Pour maîtriser l’hubris, la société convivialiste sera nécessairement «postcroissance». Ce qui signifie qu’elle visera une prospérité qui ne soit pas subordonnée au seul accroissement indéfini du PIB. C’est à partir de cet objectif que chaque principe convivialiste pourra être décliné en autant de mesures basculantes pour définir un programme commun minimal.

Si nous voulons respecter le principe de commune naturalité, nous devrions, par exemple, substituer l’énergie solaire sous toutes ses formes – directes (photovoltaïque, thermique) ou indirectes (éolien, hydraulique, biomasse) – aux énergies extractives fossiles (charbon, pétrole, gaz fossile) et fissiles (uranium). La commune humanité ne pourra être effective que si un minimum de ressources, un revenu de base, quelle que soit sa forme, est garanti pour tenir les plus pauvres à l’abri de l’abjection de la misère.

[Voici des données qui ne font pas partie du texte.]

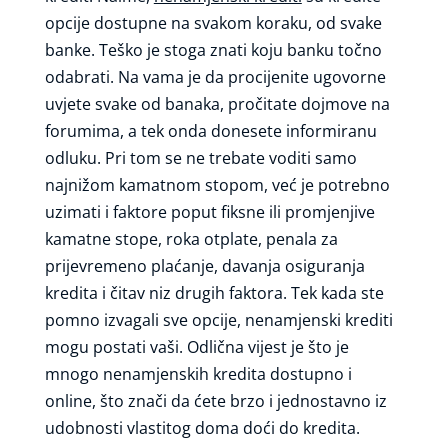
opcije dostupne na svakom koraku, od svake
banke. Teško je stoga znati koju banku točno
odabrati. Na vama je da procijenite ugovorne
uvjete svake od banaka, pročitate dojmove na
forumima, a tek onda donesete informiranu
odluku. Pri tom se ne trebate voditi samo
najnižom kamatnom stopom, već je potrebno
uzimati i faktore poput fiksne ili promjenjive
kamatne stope, roka otplate, penala za
prijevremeno plaćanje, davanja osiguranja
kredita i čitav niz drugih faktora. Tek kada ste
pomno izvagali sve opcije, nenamjenski krediti
mogu postati vaši. Odlična vijest je što je
mnogo nenamjenskih kredita dostupno i
online, što znači da ćete brzo i jednostavno iz
udobnosti vlastitog doma doći do kredita.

La création d’une «troisième chambre» citoyenne

A Paris le 20 avril. Photo Joël Saget. AFP
A Paris le 20 avril. Photo Joël Saget. AFP

Pour honorer notre commune socialité, l’instauration d’un revenu et d’un patrimoine maximaux doit interdire progressivement aux plus riches de basculer dans l’abjection de l’extrême richesse. La légitime individuation doit encourager l’engagement des citoyens pour les transitions et leur offrir des cadres d’actions dans le développement de l’économie sociale et solidaire ou des communs. Quant à l’opposition créatrice, elle est centrale aujourd’hui pour faire entrer une part de démocratie directe dans nos institutions (à l’opposé de ce gouvernement des pseudo-experts qui a encore fait des ravages dans la gestion de la pandémie). La création d’une «troisième chambre» citoyenne, composée de citoyens tirés au sort et de représentants de la société civile, pourrait ainsi être discutée.

La multiplication des initiatives locales est d’ores et déjà en train de créer des archipels, selon la méthode expérimentée par l’archipel citoyen «Osons les jours heureux» rassemblant une cinquantaine d’associations. Elle consiste à coaliser des organisations proches les unes des autres, dans le respect de leur identité et de leur autonomie, pour animer un dialogue bienveillant, fondé sur la coopération et le développement de projets communs. Mais pour que cela fonctionne, encore faut-il agir au niveau global – national, européen, mondial –, et pour cela, s’accorder sur un fond idéologique minimal partagé.

Alors que les tribunes, les appels ou les pétitions sur le «monde d’après» se multiplient, c’est ainsi, en proposant à la discussion ce fond idéologique commun, que les convivialistes entendent prendre leur part dans la construction de la société écologique et solidaire de demain. Parce que l’enjeu est de fédérer les initiatives, ils seront aux côtés de tous ceux et celles qui se soucient du bien commun.

Par Timothée Duverger, historien, maître de conférences associé à Sciences Po Bordeaux, membre de l’Internationale convivialiste; Sébastien Claeys, chercheur en philosophie, membre de l’Internationale convivialiste; Florent Trocquenet-Lopez, professeur de littérature en classes préparatoires, membre de l’Internationale convivialiste.